Bref, sur les talks shows français, j’ai souvent l’impression que chacun fait sa tambouille sans se préoccuper de ce qui s’est passé avant ou après, le tout sous l’œil intéressé du présentateur qui hoche la tête d’un air grave toutes les 10 secondes des fois qu’on le filmerait. Le présentateur des talk shows s’intéresse à tout, des projets politiques de Bernard Kouchner à la culotte de Loana en passant par l’élevage des pommes de terre à la Haye, au problème des sans-papiers, aux histoires de leucémie, anorexie et autres maladies douloureuses et aux blagues d’Eric et Ramzy. Moi, je les admire quelque part parce qu’Eric et Ramzy, ils sont pas forcément drôles.
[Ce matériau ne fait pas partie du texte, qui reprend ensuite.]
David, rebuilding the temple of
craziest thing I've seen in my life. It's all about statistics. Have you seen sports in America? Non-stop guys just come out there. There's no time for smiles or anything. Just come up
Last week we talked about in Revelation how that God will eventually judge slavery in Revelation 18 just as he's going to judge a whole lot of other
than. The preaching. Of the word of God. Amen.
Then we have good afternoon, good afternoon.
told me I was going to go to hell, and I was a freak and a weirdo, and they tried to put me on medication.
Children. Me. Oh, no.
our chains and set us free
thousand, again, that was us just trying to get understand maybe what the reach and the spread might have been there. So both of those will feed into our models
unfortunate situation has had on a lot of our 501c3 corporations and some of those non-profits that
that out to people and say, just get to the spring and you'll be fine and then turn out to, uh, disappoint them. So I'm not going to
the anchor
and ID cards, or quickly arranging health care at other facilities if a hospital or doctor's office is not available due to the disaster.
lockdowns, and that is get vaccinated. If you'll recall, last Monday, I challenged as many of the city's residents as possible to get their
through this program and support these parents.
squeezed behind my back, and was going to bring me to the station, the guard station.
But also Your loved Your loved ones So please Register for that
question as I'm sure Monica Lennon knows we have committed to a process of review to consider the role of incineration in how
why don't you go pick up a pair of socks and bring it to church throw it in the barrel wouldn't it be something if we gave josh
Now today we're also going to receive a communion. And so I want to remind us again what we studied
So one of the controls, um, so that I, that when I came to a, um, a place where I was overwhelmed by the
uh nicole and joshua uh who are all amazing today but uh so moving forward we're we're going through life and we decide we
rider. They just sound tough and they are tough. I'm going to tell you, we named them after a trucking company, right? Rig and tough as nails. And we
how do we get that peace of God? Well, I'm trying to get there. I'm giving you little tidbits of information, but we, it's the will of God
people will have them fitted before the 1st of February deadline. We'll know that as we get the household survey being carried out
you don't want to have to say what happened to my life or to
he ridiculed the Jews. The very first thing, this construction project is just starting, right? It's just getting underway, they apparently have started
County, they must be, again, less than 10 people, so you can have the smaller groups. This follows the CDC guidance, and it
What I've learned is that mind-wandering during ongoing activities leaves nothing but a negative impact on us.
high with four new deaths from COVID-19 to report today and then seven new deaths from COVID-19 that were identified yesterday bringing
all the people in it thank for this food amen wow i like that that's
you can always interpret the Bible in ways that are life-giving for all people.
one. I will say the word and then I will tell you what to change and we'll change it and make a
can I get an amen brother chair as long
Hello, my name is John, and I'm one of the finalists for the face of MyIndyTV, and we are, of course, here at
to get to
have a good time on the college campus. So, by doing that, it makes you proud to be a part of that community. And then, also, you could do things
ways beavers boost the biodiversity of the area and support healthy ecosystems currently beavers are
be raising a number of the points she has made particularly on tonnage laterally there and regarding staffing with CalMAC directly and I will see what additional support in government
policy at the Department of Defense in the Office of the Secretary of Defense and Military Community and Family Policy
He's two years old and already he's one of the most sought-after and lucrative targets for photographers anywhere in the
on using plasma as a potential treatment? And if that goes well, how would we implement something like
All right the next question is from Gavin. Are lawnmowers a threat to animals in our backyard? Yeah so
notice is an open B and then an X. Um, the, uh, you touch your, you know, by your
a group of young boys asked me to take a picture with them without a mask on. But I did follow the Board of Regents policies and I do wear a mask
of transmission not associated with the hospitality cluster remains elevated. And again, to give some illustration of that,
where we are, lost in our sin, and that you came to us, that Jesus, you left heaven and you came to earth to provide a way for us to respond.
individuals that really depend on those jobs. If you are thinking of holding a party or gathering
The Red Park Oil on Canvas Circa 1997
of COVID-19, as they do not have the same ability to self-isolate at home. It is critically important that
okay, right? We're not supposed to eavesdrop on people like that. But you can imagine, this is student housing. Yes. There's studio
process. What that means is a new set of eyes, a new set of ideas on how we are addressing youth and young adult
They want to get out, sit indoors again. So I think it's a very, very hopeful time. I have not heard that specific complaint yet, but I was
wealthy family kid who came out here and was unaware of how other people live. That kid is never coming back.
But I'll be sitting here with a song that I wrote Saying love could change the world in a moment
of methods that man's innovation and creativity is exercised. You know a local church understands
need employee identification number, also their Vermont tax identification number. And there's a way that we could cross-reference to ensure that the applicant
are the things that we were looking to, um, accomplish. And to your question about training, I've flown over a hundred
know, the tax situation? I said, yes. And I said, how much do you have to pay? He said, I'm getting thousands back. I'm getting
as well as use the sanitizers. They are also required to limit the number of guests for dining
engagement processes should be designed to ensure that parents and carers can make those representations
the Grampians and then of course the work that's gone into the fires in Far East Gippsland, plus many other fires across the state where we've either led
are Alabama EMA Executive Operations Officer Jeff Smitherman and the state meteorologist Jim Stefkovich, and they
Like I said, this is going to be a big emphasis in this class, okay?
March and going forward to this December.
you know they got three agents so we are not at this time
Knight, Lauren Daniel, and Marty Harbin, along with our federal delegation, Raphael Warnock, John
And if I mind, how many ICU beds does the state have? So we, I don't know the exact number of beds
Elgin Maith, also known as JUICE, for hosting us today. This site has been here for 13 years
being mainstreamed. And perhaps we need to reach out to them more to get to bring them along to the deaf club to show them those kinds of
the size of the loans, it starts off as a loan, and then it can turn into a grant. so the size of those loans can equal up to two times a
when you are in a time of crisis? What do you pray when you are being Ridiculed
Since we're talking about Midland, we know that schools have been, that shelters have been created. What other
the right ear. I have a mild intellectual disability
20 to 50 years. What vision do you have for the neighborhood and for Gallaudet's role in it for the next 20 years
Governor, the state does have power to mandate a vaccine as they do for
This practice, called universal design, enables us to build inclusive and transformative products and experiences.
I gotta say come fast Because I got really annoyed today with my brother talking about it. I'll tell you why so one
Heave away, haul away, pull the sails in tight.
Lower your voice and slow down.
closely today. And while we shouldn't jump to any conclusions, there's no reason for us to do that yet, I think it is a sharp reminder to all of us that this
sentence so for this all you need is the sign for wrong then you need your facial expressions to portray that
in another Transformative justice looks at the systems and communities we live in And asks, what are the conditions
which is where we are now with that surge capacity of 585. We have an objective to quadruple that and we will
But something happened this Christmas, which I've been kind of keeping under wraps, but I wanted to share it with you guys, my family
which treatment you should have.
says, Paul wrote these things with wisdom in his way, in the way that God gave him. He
Ils lancent deux, trois questions, parfois un peu polémiques pour foutre la merde sur le plateau et ils se délectent des disputes entre invités.

 

Alors doit-on être fier de cette exception culturelle française ? Pas sûr. Enfin, pour moi. J’ai toujours l’impression que, dans ces émissions, on effleure les sujets sans vraiment y pénétrer en profondeur (oui, je sais, effleurer et pénétrer en profondeur dans la même phrase, c’est racoleur). On balance trois vannes, quatre fois le nom du CD ou du film qu’on vend et on se casse. C’est ce qu’on appelle du service minimum ! Mais du coup, j’ai l’impression que tout coule sur moi, je vois les invités et rien ne me marque. Des fois, certes, y a des coups d’éclats et des pétages de plombs mais ça reste rare. Fogiel est devenu un vieux toutou édenté, Ardisson et Ruquier, je sais pas, je regarde pas et Cauet continue de baver sur les actrices pornos, les déshabillant de ses yeux libidineux. Je comprends pourquoi la majorité de ses émissions sont diffusées en 2e partie de soirée : c’est pour que j’aille me coucher.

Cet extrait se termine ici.